## WHAT IS REQUIRED
Show every line in the items that contains the string "NIMPEE", matching case exactly.
————
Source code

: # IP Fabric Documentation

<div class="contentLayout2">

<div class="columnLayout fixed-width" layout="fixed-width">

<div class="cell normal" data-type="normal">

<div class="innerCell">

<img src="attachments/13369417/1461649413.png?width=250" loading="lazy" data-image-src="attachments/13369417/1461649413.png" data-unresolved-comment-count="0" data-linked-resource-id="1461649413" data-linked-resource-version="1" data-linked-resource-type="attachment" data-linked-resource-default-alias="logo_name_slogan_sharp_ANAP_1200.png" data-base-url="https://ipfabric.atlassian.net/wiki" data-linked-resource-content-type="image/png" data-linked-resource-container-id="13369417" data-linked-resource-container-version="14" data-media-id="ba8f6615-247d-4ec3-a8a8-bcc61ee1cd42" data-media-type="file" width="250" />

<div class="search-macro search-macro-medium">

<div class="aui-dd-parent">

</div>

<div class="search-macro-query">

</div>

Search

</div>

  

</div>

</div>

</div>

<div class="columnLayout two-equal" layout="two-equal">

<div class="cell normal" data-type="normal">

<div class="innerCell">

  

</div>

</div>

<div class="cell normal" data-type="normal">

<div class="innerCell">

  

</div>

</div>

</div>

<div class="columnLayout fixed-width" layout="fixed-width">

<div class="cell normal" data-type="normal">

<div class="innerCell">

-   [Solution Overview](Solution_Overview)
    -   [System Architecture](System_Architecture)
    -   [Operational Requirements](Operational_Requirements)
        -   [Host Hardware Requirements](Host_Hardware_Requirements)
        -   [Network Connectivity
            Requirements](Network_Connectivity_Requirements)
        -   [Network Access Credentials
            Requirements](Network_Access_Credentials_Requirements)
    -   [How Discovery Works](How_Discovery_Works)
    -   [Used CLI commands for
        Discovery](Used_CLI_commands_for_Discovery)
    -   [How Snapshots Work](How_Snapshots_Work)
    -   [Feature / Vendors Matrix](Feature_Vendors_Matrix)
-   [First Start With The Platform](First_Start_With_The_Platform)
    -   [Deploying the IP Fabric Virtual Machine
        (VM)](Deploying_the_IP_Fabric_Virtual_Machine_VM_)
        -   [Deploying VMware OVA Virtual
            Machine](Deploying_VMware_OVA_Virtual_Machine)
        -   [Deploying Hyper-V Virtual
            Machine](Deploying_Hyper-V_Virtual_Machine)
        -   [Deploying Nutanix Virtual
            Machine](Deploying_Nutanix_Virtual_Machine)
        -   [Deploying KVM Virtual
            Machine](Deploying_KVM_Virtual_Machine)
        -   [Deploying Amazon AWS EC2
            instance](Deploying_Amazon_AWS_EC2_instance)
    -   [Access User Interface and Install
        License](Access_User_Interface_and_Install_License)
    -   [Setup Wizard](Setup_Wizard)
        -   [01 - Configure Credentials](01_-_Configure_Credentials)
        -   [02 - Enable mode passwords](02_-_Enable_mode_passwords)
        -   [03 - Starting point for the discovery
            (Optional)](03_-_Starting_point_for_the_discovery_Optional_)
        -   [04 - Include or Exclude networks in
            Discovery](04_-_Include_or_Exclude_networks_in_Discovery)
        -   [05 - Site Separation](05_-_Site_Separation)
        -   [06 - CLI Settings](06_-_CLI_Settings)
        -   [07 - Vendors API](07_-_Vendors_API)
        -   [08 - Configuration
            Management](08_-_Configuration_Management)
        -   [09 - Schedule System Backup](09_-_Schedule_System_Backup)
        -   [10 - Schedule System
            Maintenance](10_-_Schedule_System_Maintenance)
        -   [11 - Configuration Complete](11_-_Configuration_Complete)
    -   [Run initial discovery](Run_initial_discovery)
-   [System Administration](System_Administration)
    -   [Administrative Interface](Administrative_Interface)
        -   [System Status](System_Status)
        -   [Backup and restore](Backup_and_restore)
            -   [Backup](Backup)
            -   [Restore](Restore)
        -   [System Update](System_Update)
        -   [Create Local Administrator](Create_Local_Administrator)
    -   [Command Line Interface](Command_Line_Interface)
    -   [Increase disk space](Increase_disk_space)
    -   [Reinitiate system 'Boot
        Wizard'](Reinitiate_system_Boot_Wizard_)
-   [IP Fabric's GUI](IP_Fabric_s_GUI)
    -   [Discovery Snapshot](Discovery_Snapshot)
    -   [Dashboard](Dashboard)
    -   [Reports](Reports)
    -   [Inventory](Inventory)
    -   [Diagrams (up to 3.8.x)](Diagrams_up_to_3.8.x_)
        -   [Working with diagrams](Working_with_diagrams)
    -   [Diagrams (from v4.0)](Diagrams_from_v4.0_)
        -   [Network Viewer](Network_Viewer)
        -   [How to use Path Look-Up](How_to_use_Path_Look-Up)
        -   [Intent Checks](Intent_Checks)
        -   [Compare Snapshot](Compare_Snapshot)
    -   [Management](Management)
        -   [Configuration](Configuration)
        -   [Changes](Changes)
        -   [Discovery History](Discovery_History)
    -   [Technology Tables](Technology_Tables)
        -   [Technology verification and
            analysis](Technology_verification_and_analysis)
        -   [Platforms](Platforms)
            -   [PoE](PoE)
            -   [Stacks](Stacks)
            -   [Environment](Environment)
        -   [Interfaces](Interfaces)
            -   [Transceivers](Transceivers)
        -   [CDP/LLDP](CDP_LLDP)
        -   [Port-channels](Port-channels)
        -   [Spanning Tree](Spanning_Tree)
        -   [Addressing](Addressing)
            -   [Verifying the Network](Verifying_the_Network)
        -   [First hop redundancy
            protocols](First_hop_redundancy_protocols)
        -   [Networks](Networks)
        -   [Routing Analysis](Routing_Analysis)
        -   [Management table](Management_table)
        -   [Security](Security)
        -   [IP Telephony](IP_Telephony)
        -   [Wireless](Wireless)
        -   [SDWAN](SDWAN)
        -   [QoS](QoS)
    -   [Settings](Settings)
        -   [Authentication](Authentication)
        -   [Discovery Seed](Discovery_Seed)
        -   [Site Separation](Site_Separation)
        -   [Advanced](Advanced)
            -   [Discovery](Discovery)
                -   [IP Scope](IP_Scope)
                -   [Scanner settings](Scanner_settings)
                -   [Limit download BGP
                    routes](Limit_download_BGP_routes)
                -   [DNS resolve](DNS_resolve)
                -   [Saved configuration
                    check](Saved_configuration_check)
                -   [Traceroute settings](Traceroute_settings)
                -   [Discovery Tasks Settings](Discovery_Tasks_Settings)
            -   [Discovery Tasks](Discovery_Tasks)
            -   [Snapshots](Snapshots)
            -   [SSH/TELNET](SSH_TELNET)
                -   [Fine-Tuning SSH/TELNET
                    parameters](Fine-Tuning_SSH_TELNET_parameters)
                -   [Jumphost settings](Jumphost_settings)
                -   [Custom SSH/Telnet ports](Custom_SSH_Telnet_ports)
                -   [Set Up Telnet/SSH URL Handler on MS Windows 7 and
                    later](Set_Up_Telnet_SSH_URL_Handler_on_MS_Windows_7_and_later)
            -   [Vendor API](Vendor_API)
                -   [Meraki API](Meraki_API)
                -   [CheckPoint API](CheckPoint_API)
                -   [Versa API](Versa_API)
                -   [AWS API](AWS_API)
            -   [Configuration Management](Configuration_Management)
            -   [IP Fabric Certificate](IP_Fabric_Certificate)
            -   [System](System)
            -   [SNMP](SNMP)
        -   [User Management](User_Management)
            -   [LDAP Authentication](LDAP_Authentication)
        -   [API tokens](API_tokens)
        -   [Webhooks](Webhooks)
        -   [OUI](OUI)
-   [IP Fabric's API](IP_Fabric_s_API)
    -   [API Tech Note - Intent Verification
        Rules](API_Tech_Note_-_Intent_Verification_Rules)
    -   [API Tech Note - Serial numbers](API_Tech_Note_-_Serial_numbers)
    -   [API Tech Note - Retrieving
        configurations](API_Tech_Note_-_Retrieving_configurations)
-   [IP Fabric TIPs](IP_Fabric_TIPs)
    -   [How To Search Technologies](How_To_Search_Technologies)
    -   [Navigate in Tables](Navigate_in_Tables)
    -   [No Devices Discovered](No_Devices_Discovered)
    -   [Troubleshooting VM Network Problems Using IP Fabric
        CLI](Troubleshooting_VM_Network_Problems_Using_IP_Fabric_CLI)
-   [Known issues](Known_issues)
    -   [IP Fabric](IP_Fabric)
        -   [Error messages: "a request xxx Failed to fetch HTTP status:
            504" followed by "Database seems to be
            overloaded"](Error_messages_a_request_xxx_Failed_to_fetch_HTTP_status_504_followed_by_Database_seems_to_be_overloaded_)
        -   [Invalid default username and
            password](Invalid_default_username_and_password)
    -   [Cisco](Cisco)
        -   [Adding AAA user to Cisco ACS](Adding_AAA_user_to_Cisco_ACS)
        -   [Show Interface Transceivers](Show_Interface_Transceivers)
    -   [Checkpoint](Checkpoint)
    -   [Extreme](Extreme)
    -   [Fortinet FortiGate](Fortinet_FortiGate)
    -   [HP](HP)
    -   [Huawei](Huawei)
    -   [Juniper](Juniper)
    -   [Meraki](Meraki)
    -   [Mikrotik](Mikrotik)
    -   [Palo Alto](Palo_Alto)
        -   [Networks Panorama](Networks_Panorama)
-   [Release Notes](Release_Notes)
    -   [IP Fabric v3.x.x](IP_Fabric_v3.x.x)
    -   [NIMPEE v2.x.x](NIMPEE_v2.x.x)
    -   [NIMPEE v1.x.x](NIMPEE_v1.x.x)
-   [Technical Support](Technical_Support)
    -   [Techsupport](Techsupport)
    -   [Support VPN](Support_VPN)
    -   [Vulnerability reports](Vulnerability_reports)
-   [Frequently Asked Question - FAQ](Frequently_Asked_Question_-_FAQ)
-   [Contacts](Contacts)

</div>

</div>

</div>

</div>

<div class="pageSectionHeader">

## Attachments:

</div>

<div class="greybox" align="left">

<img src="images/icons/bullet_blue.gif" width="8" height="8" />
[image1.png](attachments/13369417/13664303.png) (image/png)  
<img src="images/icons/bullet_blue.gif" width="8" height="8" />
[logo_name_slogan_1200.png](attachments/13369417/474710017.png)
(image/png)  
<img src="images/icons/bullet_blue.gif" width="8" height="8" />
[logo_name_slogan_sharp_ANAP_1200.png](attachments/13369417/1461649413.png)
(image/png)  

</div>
————
## TASK OUTPUT
    -   [NIMPEE v2.x.x](NIMPEE_v2.x.x)
    -   [NIMPEE v1.x.x](NIMPEE_v1.x.x)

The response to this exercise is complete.